Don't underestimate Jobs's willingness to be a petty asshole. At that time, Yahoo was still in play and Apple could even have been willing to back MSN.
History might have played out very differently if most search traffic from the Apple platform was going through MSN instead of Google.
I don't recall comparing your comments with a chat bot but go off. Or, well, I'd prefer it if you didn't. Sometimes my replies get people to stop but if you'd like to not be in that group I guess I can't stop you.
I really really like it, just like I really really like what's his name being deplatformed. I like it even more that I can't readily remember his name, right, Alex Jones. YouTube has no duty to be a platform for Diamond and Silk in scrubs.
It has no legal duty to be a platform, nor to deplatform. It arguably has moral duties: to facilitate free discussion, and to remove harmful material. In this case there's a clear clash between the two that will make a lot of readers nervous.
Why does it have the moral duty, when you signed it away in the TOS when you used their service? Host your own videos if you don't like it or better yet build a better platform that is censorship-resistant.
I'm not super familiar with YouTube's policy on this, but apparently they decided to curb what they deem to be COVID-19 misinformation. I completely agree that what these two are doing is spreading misinformation, this is not anywhere in the range of a seasonal flu, the numbers are clear on that.
It's very naive to think that what these two are doing is a good faith attempt to present a dissenting opinion. If someone wants to use this tragedy as an opportunity to launch their right-wing media career I don't think YouTube is obliged to be an accomplice.
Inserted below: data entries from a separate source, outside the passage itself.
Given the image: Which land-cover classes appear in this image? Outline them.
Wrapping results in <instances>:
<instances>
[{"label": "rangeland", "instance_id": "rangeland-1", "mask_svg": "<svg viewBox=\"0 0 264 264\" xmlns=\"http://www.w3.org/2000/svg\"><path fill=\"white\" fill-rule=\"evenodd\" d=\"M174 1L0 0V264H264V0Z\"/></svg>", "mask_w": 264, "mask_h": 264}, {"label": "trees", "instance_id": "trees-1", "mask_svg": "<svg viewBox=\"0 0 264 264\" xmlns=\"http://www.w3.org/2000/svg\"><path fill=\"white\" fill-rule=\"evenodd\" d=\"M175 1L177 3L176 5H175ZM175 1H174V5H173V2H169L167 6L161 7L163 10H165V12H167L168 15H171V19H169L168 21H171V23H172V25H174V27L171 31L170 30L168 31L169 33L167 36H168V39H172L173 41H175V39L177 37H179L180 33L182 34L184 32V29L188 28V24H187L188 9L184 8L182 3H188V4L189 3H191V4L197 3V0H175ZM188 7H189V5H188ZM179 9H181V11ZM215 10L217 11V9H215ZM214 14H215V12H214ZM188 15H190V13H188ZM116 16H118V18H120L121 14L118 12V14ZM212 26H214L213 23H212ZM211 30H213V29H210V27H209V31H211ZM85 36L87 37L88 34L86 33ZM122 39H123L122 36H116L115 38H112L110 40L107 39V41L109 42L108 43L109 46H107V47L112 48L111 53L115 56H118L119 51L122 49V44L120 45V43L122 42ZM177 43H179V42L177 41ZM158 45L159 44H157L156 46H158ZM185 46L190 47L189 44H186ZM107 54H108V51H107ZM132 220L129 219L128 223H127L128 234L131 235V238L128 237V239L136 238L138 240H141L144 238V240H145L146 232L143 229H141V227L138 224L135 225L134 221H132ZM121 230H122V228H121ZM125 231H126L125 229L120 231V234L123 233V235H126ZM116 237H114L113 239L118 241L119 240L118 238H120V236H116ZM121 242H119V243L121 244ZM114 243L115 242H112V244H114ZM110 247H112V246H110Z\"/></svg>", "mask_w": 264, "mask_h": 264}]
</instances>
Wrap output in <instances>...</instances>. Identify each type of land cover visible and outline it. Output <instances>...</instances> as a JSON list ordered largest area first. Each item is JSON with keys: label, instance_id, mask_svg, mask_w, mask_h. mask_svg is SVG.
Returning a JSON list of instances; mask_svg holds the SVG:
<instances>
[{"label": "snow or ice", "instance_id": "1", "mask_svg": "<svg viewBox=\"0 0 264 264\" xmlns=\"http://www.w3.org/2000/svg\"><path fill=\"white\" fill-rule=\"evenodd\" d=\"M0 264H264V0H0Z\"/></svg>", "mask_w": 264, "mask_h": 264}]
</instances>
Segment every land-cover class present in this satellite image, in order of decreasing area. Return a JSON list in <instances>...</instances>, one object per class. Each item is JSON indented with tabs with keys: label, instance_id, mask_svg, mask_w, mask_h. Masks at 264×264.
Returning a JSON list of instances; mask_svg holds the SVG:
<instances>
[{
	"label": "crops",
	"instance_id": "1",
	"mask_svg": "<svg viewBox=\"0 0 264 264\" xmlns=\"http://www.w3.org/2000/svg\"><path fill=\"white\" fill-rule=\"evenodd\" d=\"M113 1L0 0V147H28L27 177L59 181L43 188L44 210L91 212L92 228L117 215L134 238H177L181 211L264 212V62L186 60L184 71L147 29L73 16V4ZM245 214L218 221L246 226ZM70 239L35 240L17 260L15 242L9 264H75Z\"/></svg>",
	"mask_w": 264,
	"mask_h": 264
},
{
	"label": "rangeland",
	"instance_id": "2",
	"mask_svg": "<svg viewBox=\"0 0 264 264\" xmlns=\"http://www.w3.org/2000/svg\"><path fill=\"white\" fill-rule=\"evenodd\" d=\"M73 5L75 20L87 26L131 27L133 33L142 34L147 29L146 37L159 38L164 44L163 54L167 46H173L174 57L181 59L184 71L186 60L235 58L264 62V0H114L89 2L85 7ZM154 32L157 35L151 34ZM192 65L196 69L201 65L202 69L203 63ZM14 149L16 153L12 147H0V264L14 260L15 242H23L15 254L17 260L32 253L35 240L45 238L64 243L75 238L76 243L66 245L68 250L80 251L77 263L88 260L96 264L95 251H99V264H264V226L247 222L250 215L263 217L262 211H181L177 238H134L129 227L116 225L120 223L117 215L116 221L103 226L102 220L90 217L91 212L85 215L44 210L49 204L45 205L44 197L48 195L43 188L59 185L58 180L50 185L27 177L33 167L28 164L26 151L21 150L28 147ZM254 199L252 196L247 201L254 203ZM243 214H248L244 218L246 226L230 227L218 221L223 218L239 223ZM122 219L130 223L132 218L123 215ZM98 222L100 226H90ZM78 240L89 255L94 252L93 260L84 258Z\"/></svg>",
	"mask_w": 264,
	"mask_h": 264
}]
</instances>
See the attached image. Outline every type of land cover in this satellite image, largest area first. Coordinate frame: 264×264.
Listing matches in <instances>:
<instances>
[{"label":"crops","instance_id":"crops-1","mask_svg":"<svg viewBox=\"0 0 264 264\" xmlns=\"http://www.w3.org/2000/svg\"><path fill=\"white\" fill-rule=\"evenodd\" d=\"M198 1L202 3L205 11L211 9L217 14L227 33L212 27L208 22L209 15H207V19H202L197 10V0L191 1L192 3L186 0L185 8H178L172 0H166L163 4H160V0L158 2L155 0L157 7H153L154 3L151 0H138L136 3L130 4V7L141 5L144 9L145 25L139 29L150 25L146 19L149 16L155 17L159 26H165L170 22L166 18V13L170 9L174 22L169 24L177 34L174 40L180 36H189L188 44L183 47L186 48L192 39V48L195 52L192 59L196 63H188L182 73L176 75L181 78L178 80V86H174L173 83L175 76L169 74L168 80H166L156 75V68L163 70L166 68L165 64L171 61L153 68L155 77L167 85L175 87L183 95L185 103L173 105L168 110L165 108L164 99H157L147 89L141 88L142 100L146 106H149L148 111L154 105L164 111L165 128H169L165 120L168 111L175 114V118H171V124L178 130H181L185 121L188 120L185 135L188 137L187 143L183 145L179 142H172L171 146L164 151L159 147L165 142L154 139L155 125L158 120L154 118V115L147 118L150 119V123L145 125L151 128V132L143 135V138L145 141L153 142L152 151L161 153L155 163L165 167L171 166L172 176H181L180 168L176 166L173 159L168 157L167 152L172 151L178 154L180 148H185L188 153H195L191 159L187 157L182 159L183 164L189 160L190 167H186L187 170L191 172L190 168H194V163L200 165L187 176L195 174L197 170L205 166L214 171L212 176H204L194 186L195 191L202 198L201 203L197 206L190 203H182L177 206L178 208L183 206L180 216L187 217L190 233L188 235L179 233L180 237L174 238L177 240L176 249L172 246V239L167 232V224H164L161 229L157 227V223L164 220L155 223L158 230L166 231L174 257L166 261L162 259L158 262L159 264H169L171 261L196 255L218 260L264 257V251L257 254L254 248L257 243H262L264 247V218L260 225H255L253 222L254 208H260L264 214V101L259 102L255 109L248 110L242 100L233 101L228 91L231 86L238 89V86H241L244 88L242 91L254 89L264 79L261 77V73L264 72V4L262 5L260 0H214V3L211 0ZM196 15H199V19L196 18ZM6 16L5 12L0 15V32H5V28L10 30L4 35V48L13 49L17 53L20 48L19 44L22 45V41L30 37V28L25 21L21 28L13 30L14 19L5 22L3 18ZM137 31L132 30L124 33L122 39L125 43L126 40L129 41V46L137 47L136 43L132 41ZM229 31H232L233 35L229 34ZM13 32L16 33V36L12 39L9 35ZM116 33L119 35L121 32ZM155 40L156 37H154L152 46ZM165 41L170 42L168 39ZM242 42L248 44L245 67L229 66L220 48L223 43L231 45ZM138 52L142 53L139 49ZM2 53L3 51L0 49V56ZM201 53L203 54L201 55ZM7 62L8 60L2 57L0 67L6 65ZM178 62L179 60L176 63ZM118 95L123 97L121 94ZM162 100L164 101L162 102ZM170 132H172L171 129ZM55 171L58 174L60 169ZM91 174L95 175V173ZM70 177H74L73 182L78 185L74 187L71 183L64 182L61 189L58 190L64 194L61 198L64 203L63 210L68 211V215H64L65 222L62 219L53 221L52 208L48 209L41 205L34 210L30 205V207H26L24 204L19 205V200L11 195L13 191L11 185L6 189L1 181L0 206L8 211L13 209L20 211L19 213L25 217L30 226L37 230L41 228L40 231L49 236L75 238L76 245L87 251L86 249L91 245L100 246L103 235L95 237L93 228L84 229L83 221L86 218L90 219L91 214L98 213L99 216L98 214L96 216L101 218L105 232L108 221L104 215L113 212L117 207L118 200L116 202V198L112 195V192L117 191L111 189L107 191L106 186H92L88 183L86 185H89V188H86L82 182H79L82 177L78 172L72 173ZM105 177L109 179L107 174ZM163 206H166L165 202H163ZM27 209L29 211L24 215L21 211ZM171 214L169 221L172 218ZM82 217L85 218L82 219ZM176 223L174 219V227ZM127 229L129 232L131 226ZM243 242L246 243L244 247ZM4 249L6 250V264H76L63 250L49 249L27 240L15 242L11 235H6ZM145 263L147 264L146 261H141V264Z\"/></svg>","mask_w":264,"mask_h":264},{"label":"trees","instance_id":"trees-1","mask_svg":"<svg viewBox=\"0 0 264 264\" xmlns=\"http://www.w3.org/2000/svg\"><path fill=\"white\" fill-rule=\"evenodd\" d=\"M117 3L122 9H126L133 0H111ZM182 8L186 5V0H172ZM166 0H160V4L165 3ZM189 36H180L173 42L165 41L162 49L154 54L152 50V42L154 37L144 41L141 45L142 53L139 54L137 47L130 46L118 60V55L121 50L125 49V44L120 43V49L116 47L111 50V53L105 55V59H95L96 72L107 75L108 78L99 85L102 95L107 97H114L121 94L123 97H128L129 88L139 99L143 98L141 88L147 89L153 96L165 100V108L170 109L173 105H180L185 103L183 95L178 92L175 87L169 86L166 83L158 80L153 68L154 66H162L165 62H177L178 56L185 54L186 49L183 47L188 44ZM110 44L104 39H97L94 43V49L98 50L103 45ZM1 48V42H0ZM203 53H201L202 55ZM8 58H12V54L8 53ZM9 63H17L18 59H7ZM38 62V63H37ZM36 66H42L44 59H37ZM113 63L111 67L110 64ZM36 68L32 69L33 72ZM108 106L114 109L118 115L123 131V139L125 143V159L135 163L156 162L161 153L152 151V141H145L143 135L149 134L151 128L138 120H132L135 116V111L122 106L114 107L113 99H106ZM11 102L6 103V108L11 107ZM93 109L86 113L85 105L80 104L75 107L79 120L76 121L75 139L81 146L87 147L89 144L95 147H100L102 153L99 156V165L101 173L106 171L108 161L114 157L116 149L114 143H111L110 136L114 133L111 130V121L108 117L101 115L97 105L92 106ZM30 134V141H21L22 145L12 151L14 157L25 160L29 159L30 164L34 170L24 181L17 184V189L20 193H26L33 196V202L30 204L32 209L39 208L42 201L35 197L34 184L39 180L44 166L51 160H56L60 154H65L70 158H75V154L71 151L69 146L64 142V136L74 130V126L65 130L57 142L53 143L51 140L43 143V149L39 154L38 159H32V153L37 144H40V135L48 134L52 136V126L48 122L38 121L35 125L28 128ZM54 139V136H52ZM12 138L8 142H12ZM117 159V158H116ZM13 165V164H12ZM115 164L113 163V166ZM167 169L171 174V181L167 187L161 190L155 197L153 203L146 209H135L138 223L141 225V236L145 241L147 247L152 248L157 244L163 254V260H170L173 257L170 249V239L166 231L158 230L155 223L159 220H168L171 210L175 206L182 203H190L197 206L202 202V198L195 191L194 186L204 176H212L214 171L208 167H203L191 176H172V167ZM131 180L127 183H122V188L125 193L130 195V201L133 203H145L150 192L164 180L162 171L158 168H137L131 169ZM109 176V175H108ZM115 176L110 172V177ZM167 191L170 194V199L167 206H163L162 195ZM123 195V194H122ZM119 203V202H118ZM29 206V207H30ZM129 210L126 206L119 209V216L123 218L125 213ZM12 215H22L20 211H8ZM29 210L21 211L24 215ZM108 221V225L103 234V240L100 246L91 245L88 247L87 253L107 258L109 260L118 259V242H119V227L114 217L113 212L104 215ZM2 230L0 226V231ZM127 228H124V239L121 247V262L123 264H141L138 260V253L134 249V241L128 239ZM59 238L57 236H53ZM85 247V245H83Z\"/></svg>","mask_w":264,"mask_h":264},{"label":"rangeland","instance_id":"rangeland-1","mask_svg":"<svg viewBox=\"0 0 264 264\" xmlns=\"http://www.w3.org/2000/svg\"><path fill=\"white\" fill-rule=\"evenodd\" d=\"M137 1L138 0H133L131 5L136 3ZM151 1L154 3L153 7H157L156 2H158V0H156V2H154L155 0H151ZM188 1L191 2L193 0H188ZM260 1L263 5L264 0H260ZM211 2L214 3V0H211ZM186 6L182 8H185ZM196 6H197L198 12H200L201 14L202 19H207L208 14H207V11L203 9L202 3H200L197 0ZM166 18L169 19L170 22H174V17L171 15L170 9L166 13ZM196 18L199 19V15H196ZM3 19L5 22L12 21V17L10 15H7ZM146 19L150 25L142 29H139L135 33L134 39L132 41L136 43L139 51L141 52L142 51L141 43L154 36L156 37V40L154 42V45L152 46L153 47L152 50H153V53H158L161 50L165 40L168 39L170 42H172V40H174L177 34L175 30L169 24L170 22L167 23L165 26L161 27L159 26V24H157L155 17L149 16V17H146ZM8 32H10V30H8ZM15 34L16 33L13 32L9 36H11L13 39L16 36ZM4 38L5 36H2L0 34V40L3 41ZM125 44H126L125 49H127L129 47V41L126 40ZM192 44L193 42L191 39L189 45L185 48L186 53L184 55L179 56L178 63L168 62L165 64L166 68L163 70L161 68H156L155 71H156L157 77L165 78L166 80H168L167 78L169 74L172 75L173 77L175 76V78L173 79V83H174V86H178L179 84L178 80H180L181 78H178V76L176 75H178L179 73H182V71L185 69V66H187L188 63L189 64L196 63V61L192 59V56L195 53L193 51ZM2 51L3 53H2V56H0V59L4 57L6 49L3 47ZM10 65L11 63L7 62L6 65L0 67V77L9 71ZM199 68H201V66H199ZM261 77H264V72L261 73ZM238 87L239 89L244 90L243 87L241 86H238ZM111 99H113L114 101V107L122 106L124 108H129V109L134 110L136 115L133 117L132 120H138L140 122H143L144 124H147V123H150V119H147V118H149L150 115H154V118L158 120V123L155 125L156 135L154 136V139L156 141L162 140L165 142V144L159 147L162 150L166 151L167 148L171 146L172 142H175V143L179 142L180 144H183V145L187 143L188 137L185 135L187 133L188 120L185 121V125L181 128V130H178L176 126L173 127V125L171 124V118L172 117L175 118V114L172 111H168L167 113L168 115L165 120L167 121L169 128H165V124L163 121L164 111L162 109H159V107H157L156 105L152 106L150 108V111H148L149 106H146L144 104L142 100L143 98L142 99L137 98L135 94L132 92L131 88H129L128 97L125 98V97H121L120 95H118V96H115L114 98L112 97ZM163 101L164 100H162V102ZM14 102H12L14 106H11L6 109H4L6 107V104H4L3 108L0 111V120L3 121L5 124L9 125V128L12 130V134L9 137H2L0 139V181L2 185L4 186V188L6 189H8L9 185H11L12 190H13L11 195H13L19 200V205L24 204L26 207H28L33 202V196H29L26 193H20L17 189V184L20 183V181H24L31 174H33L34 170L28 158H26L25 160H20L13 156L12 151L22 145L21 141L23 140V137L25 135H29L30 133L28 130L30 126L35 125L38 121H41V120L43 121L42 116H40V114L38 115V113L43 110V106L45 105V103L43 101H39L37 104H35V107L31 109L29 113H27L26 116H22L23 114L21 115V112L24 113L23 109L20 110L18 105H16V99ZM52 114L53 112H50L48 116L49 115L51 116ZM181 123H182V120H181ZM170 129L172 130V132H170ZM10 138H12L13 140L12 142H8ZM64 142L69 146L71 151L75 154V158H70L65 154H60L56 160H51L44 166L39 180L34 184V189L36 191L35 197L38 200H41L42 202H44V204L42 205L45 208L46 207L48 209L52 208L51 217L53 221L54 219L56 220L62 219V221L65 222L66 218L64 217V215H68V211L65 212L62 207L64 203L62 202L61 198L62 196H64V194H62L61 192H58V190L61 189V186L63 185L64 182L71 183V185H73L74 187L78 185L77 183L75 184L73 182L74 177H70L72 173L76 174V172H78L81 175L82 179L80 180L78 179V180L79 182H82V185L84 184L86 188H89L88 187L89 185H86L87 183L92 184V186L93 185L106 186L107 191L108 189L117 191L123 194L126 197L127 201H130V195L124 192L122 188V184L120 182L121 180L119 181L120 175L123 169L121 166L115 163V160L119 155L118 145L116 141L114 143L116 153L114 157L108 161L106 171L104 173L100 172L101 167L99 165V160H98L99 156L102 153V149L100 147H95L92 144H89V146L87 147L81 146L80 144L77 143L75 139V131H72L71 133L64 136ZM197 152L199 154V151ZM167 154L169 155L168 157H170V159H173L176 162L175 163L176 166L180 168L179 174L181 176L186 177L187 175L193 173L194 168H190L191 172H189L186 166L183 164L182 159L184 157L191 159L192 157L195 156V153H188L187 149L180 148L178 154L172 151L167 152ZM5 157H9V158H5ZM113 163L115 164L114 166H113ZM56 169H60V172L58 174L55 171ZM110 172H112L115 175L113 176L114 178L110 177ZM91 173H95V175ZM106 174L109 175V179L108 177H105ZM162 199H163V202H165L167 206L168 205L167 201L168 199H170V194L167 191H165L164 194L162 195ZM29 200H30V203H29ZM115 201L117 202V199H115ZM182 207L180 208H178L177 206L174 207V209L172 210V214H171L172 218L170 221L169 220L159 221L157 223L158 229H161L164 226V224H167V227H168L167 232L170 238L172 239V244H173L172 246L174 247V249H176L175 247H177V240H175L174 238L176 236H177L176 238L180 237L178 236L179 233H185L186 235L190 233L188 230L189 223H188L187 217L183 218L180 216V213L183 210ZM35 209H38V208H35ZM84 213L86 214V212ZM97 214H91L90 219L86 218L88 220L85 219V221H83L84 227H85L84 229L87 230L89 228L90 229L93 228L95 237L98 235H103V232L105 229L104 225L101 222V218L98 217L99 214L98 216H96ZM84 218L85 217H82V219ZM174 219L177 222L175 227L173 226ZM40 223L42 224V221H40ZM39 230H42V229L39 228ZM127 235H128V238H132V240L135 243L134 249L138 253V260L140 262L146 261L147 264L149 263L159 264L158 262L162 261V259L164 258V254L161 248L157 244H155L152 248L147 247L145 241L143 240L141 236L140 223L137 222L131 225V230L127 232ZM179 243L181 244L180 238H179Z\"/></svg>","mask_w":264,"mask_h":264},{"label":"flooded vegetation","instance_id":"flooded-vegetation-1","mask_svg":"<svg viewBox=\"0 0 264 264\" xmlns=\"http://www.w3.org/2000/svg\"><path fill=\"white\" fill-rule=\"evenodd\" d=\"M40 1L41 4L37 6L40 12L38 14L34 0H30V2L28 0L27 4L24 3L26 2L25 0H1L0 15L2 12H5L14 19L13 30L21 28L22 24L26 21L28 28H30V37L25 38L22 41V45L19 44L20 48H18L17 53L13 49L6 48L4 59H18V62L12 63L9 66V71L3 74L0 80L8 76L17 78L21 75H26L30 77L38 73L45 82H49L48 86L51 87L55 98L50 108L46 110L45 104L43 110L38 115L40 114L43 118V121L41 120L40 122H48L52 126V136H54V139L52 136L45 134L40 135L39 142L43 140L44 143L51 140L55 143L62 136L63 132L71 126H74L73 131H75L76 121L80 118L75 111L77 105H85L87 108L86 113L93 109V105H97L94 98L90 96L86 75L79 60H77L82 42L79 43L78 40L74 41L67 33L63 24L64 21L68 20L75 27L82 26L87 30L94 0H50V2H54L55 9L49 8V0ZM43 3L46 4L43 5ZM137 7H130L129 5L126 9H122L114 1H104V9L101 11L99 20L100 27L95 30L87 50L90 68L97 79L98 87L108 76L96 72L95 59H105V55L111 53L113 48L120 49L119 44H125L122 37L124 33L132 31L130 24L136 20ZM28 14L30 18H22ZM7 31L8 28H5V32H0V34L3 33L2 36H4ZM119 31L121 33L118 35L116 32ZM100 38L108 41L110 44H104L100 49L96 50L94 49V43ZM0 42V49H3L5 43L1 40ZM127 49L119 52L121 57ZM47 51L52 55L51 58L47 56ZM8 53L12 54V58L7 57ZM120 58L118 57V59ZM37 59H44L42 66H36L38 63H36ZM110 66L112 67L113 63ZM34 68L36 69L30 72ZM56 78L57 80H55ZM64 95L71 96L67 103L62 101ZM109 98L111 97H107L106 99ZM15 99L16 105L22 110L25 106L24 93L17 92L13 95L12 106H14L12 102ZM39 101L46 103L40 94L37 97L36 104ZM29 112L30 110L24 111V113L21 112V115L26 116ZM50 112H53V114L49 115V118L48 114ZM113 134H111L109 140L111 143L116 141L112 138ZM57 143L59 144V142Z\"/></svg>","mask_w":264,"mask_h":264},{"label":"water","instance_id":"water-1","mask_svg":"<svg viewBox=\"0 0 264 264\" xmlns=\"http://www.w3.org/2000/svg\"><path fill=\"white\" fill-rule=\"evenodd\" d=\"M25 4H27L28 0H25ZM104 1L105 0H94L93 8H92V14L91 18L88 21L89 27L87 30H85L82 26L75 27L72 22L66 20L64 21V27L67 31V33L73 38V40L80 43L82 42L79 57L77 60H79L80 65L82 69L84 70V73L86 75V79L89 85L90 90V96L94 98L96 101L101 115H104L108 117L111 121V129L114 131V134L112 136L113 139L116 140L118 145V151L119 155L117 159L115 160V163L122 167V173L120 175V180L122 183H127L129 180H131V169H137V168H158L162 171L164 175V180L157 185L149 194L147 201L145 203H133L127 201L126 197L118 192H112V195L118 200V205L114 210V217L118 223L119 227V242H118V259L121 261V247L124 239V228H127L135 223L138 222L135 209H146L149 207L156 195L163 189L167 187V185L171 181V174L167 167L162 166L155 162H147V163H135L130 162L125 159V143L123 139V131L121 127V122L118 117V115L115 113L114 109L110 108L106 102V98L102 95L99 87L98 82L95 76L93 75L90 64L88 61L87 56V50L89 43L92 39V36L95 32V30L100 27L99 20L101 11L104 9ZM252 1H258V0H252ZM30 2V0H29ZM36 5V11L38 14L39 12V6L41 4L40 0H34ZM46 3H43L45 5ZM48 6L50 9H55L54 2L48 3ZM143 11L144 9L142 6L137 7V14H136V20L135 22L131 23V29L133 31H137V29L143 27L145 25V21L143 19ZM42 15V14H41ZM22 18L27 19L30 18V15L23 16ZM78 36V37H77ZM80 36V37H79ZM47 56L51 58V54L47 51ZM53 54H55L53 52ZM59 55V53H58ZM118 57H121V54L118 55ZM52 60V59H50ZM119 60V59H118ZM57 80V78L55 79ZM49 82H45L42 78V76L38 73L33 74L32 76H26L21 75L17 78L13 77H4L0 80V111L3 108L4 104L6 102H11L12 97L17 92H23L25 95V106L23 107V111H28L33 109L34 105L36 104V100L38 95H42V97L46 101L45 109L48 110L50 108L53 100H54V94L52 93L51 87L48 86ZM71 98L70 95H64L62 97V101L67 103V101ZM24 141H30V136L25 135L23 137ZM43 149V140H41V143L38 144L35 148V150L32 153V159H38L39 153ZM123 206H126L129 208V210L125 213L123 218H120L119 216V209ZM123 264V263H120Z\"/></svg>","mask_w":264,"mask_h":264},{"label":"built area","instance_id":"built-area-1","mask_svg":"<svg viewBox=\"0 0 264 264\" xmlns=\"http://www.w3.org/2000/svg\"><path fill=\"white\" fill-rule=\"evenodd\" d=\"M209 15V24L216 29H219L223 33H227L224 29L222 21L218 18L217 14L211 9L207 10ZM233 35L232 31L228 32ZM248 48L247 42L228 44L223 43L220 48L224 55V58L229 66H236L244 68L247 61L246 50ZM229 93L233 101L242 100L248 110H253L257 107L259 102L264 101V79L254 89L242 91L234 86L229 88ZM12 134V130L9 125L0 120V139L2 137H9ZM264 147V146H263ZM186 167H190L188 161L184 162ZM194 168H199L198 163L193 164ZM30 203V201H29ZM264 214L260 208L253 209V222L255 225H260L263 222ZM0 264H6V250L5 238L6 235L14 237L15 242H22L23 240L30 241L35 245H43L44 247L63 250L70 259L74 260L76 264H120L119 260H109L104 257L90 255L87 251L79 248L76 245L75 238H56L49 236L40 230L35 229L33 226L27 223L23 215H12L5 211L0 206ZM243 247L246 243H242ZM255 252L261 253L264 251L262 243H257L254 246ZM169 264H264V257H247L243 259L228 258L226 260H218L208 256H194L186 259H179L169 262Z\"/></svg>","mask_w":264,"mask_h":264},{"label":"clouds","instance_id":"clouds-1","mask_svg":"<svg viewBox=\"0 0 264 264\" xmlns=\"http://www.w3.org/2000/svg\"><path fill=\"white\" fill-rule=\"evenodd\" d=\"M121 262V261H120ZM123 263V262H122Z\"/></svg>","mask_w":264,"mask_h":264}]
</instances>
As for my opinions being silenced, if I ever yell fire in a theater, or tell people to drink poison laced Kool-Aid, or tell them to ignore this pandemic, I hope I get what's coming to me.
Have you seen Trump’s press conferences? You’d have to censor half the stuff he says, or half the stuff the right wing pushes. The Heritage Foundation is literally on a media blitz right now on Youtube pushing the Wuhan Lab outbreak theory (which I entertain as something that needs inspection, but I’m rethinking the whole thing now that I know one of the lying think-tanks that propagated the Iraq War narrative is cooking up some new bullshit).
Censoring misinformation on YouTube is like censoring porn. Wait, I guess something as absurd as that actually exists in Japan.
Alright, never mind, humanity has no bounds, continue on in your paradoxical ways.
Censor the flat-earthers while you’re at it at, at least we know that’s bullshit for sure.
And what happens when you yell fire in a movie theater and they silence you when it's true? It's not just about the "incorrect" content that's posted on Youtube, it's also the correct content that gets censored. How else would we learn about the water that makes the frogs gay?
Censorship is a fickle friend. It's great, until you inevitably find that you hold a minority, unpopular opinion on an issue.
Your flippant remark indicates a lack of deep thinking on this issue, and once I googled Diamond and Silk, I realize that your probably a bit of a partisan as well.
The removal of Alex Jones didn't help anything. It just helped reinforce the paranoia he and his supporters have, which is that a vast conspiracy exists to silence him and others who believe his theories.
Those supporters now listen to him on whatever alternate platform (my brother in law is one of them) and it's even harder to talk to them now due to the Youtube cancellation.
You feel better emotionally because he's off Youtube. Feels like a victory for you, doesn't it? It's hollow.
My brother-in-law just listens even more rabidly, and he votes. Enjoy your false victory. Jones is stronger than ever now. Censorship doesn't work. It never will.